INSTRUÇÕES DA TAREFA
Prolongue a crítica sobre o documentário de Mark Cousins a partir da última frase apresentada.

Durante o É Tudo Verdade 2022

A História do Cinema – Uma Nova Geração

Que mundo é esse em que vivemos, onde várias culturas buscam, por meio de imagens, validar suas verdades e identidades? Quem é capaz de perceber a não-homogeneidade da cultura e da sociedade, a incontornável segmentação do mercado energizado pela reprodutibilidade digital? O novo documentário-compilação que Mark Cousins concluiu em 2021, “A História do Cinema – uma nova geração”, não se faz de rogado e almeja nem mais nem menos registrar as mutações de nossas sensibilidades na janela sagrada do cinema, a sétima arte dos antigos estetas. Dividido em duas grandes seções – “Estendendo a linguagem do cinema” e “O que procuramos?” – dois princípios que tratam de visualidade e narrativa, por um lado, e aspectos identitários e pontos de vista, por outro, o filme desliza diante dos nossos olhos como a correnteza de um rio, um fluxo de sugestões, impasses, medos, sutilezas, impulsos, inteligências e rupturas. A narração, na voz cozy do autor, quer criar uma cumplicidade quase silenciosa no espectador – e salta de um clip (trechos de filmes) a outro, pretensamente ignorando fronteiras nacionais em nome da essência universal da arte cinematográfica. Os velhos e úteis gêneros são invocados – comédia, ação, dança, horror, cinema lento, documentários, enredos sobre o irreal – para posterior exploração dos filmes eleitos. No interior de cada um desses gêneros, choque entre movimento e calmaria, tecnologia e artesanato, personagens em carne e osso e seres animados, aceleram o documentário-correnteza: lá pelas tantas, Cousin anuncia o “Copérnico do cinema”, as câmeras GoPro (“invenção de surfistas”), que desestabilizam e descentram o universo da tela – uma GoPro com lentes fisheye é efetivamente um peixe vagueando a esmo. Um otimismo irrefreável parece contagiar o realizador, que convida a audiência extasiada a uma expansão dos sentidos, um novo mundo das imagens.

Seria difícil para qualquer um manter um nível instigante dos insights com um corpus dessa escala – e Cousins não é exceção. Seu projeto é acumulativo, construído a partir do ponto de vista de um espectador anglófano atento ao circuito internacional de festivais e a diversidade cultural aí gerada. Para contrapor ao olhar eurocêntrico, há um sabor tardio de exótico na seleção de cineastas que ilustra o percurso de “A História do Cinema – uma nova geração”, muitos sem dúvida talentosos, mas que são apresentados como se fora uma curadoria algorítmica tirada dos Festivais de “prestígio artístico” na cena contemporânea. Se determinado filme ou cineasta capturou a atenção de um ou mais curadores do circuito, ganha a senha para entrar na História de Cousins. Essa limitação não é culpa do diretor – o mercado, afinal, segmentou-se dessa forma – mas seu recorte termina sendo superficial, apesar do empenho em enfatizar momentos de reflexão mais aguda. A insipidez do projeto acaba prevalecendo: mas talvez seja essa mesma insipidez que permite a fruição do filme, no disperso cenário de consumo de imagens que se confronta diariamente o espectador de renda média, sobretudo nos países ocidentais.

DADOS FORNECIDOS
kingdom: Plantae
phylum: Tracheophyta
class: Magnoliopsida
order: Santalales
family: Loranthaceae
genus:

RESPOSTA
No mundo de Mark Cousins, um inglês que cresceu na Irlanda do Norte e vive em Edinburgh, sobra pouco para o cinema sul-americano. Em “A História do Cinema – uma nova geração”, salvo engano, são citados apenas “Zama”, de Lucrécia Martel, e o nosso clássico “Limite”, de Mário Peixoto. Este último foi também mencionado na caudalosa série de 15 horas, “A História do Cinema: Uma Odisseia”, produzida por Cousins em 2011: e no livro homônimo, que ganhou em 2020 uma edição revisada. “Limite”, como consta na página 246 do livro, teria sido realizado “quando o diretor tinha dezenove anos, e seu retrato da visão de dois homens e uma mulher enquanto perdidos em mar foi descrito como ‘muito bonito’ por Sergei Eisenstein” (nem Mário Peixoto tinha 19 anos nem Eisenstein viu o filme). São citados também Glauber, Nelson Pereira, Carmen Miranda, Walter Salles e Fernando Meirelles, além de uma inesperada homenagem a “O Ébrio”, de Gilda de Abreu, 1946.

A descrição que Cousins faz da sequência de abertura de seu documentário revela seu modus operandi. O diretor surpreendeu-se quando filmava os degraus que Joachin Phoenix desceu dançando, no Bronx, em Nova York – e cruzou com turistas brasileiros que estavam ali apenas para conhecer a escadaria. Por alguma razão lembrou-se da animação “Frozen”, de 2013, em que a heroína, a Princesa Anna, parte em uma jornada por perigosas montanhas de gelo na esperança de encontrar sua irmã, a rainha Elsa, e acabar com a terrível maldição de inverno eterno. E concluiu: “poucas pessoas fariam a conexão entre ‘Coringa’ e ‘Frozen’, ambos os filmes impactaram nossas vidas, para o bem ou para o mal: eles têm algo em comum sobre as pessoas que desejam, que se sentem dominadas. Então, voilá!”

Voilá!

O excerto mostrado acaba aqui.